The others I can’t really talk about yet, but I think you will see at least one of them from Sofawolf in the next few years.It’s rare that I read a full  manuscript for Sofawolf. We get 20-30 submissions a year, and of those, about 75% can be rejected based on the query/synopsis/sample (here is a hint: if your query letter/synopsis contains spelling or grammar errors, you will have a hard time getting past that stage). Of the rest, probably about 80% don’t survive the reading of the first three chapters. But it is cool, when I get a submission that does grab me, to imagine it in a Sofawolf edition. So this round was pretty exciting in that I was reading at least two books I felt pretty confident we would end up publishing. In Michael Payne’s sequel, I got to imagine the art as I went through it. I am out of novel submissions for the moment–that is not a hint to send yours in, though. :) I have “A Short History of Myth” to read, courtesy of a friend, and a bunch of Hugo candidates for the nominating.
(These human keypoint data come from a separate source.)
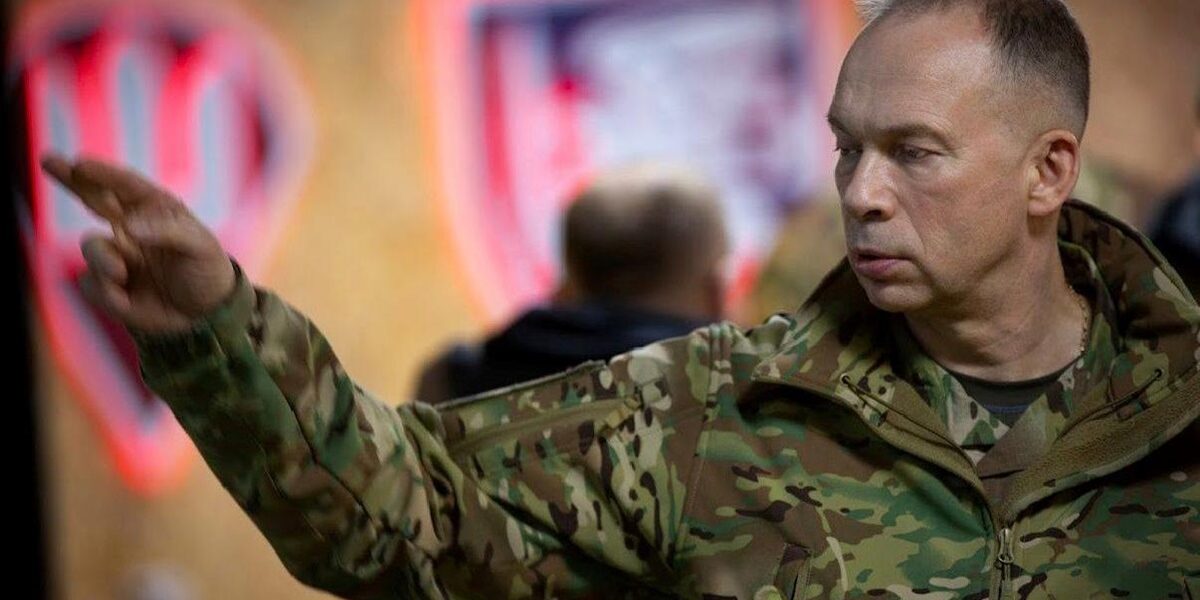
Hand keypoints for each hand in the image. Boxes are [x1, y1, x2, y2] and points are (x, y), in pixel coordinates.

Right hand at [41, 154, 236, 332]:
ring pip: (90, 248)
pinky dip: (106, 293)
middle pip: (93, 197)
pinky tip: (127, 300)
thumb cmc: (206, 271)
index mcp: (155, 211)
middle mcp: (131, 228)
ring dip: (102, 260)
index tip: (80, 164)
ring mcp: (117, 257)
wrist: (206, 315)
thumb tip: (128, 225)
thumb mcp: (200, 246)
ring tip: (122, 274)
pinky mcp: (108, 287)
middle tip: (49, 159)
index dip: (102, 174)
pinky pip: (91, 284)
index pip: (125, 186)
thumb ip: (167, 231)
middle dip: (70, 179)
(If you are nominating for Hugo awards, btw, my story Erzulie Dantor is eligible. Just sayin’.)

Story reviewed!

As I tweeted earlier, my story “Erzulie Dantor” published in Apex  was reviewed by Lois Tilton in Locus. And it got a “Recommended” rating! That is really cool–Locus is the place many people go to figure out what’s hot, what’s cool, what they should read out of all the wonderful stuff being published out there. So it is really nice to see my story on someone’s short list. And what’s just as cool is to see my fellow Narwolf Brooke Wonders recommended as well, for her Clarkesworld story “Everything Must Go.” If you have not read it, you should go do that. It will break your heart but in such a beautiful way that you won’t care.